Personal information
- Full name: Sam James Laity
- Date of birth: 3 July 1976 (age 49)
- Place of birth: Plymouth, England

Managerial career
- Years: Team
- 2013–2022: Seattle Reign FC (assistant)
- 2021: Seattle Reign FC (interim)
- 2022–2023: Houston Dash
- 2025: Angel City FC (interim)
- 2025–: Angel City FC (assistant)

= Sam Laity =

English football manager (born 1976)

Sam James Laity (born 3 July 1976) is an English football manager who is currently a senior assistant coach at Angel City FC in the American National Women's Soccer League (NWSL). He was previously an assistant coach for fellow American teams Houston Dash and Seattle Reign FC, where he also served as interim coach for a period in 2021.

== Early life ==
Laity attended university in Plymouth, England, where he began coaching girls' school programs for the Devon County Football Association. After completing his studies, Laity moved to the United States to continue his work in the sport. He worked as a coach for Seattle-area youth clubs Dos FC, Westsound FC, and Pacific Premier, was director of the Pacific Northwest Soccer Club in Tukwila, Washington, and worked as a regional staff instructor and coaching education and licensing coordinator for the National Soccer Coaches Association of America.

• **Supplied records**
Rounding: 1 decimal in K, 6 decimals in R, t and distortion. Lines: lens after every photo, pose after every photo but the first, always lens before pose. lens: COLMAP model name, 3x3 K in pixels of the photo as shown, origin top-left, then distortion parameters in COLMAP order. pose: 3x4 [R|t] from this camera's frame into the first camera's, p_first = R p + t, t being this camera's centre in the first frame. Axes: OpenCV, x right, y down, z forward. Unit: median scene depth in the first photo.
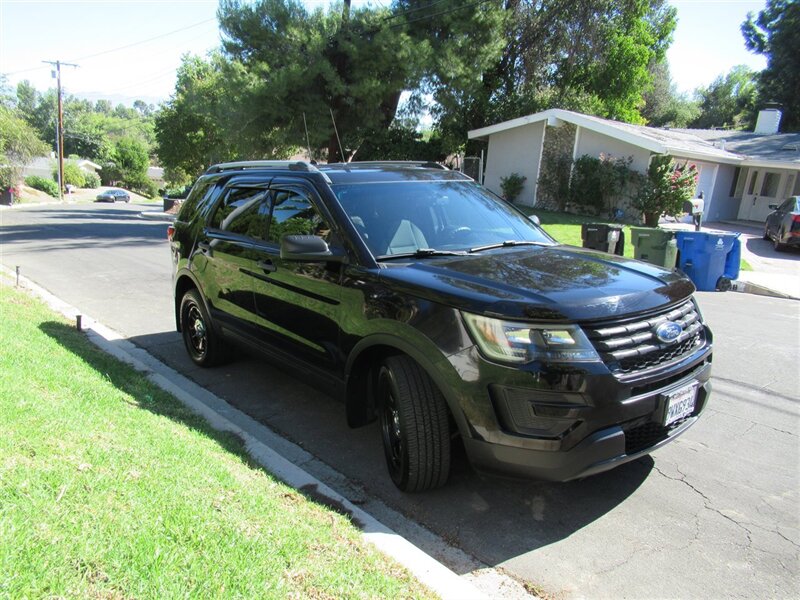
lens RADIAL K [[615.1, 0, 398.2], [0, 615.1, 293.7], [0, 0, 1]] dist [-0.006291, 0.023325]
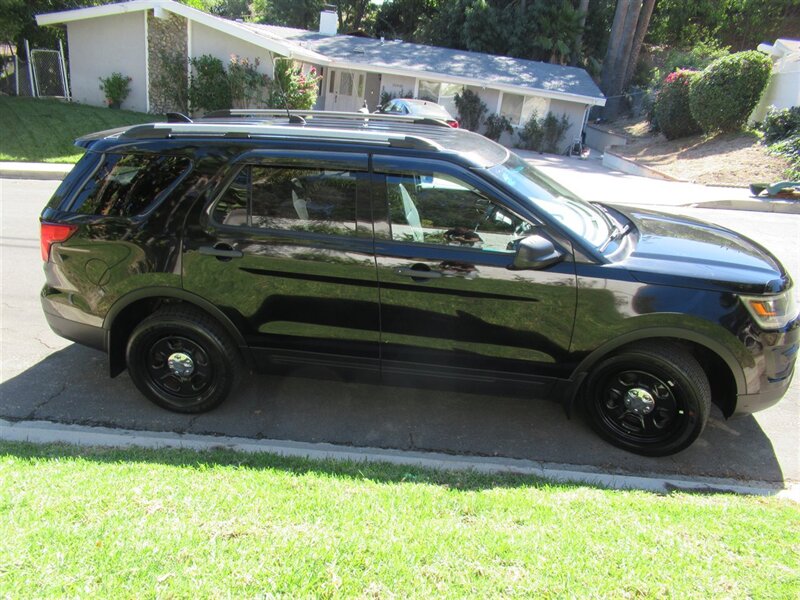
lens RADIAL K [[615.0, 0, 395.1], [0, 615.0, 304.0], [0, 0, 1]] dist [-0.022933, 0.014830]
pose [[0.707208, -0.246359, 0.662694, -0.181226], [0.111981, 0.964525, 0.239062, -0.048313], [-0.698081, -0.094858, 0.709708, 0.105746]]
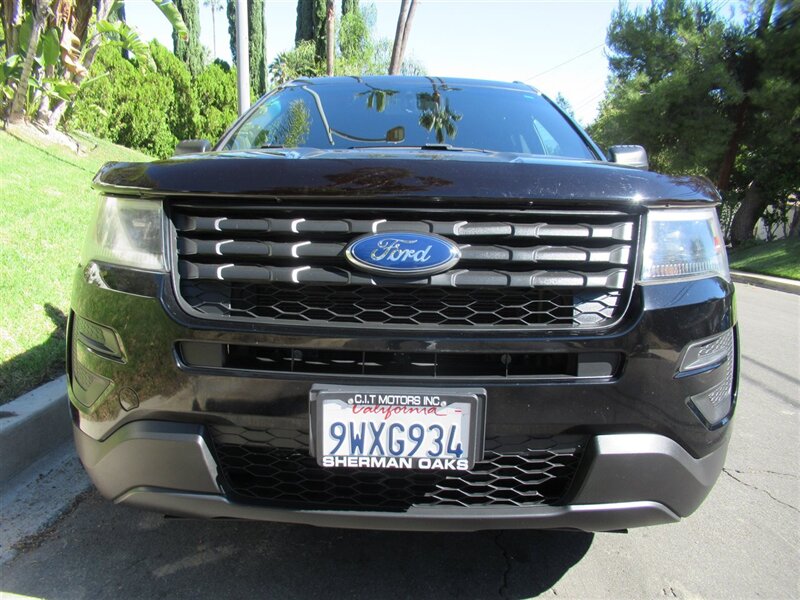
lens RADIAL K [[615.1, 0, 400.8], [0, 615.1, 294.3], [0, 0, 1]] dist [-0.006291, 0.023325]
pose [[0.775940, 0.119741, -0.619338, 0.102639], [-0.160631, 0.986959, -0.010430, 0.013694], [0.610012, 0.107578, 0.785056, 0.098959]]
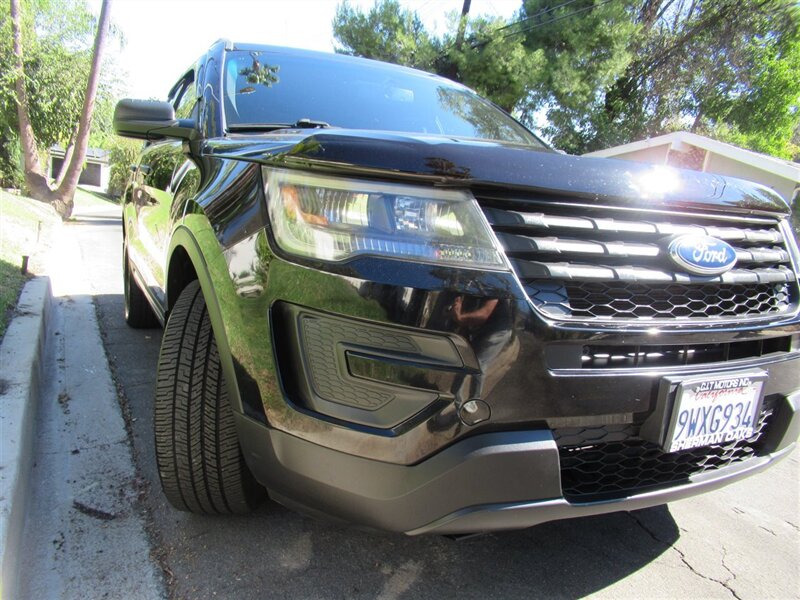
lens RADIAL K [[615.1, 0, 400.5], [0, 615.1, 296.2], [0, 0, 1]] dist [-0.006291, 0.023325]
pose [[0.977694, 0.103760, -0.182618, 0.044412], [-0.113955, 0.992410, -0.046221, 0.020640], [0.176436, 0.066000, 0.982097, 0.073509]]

• **Requirement 1**
Quote the stretch of the Sam Laity text from "- Place of birth: Plymouth, England" through "City FC (assistant)".
• **Requirement 2**
Based on the Sam Laity text, is each statement true? Answer yes or no, and quote the words that decide it. (a) Laity was born in Plymouth, England. (b) Laity began by coaching boys' school programs. (c) Angel City FC plays in the National Women's Soccer League.
• **Requirement 3**
Continue the Sam Laity text from where it stops.

• **Answer section 1**
- Place of birth: Plymouth, England

Managerial career
- Years: Team
- 2013–2022: Seattle Reign FC (assistant)
- 2021: Seattle Reign FC (interim)
- 2022–2023: Houston Dash
- 2025: Angel City FC (interim)
- 2025–: Angel City FC (assistant)

• **Answer section 2**
(a) Yes: "Place of birth: Plymouth, England"
(b) No: "he began coaching girls' school programs for the Devon County Football Association"
(c) Yes: "senior assistant coach at Angel City FC in the American National Women's Soccer League (NWSL)"

• **Answer section 3**
== Managerial career ==
===Seattle Reign (assistant and interim), 2013–2022===
Laity was an assistant coach for Seattle Reign FC, later renamed to Reign FC and OL Reign, from its inaugural season in 2013 until 2022. During his tenure, he was an assistant to Laura Harvey, Vlatko Andonovski, and Farid Benstiti, and served as interim coach for six matches after Benstiti's resignation during the 2021 season. He was also a coach in the Reign's academy system from its incorporation in 2016 to 2019.

===Houston Dash, 2022–2023===
On 21 December 2022, NWSL club Houston Dash hired Laity as head coach. On 6 September 2023, the Dash fired Laity.

=== Angel City FC, 2025– ===
On January 22, 2025, NWSL club Angel City FC announced along with their preseason roster, that they are hired Laity as interim head coach during their search for a new head coach after the departure of Becki Tweed. Laity is expected to remain in the role until June 1, 2025, when incoming head coach Alexander Straus begins their tenure, while Laity will remain on the coaching staff as a senior assistant coach once Straus arrives.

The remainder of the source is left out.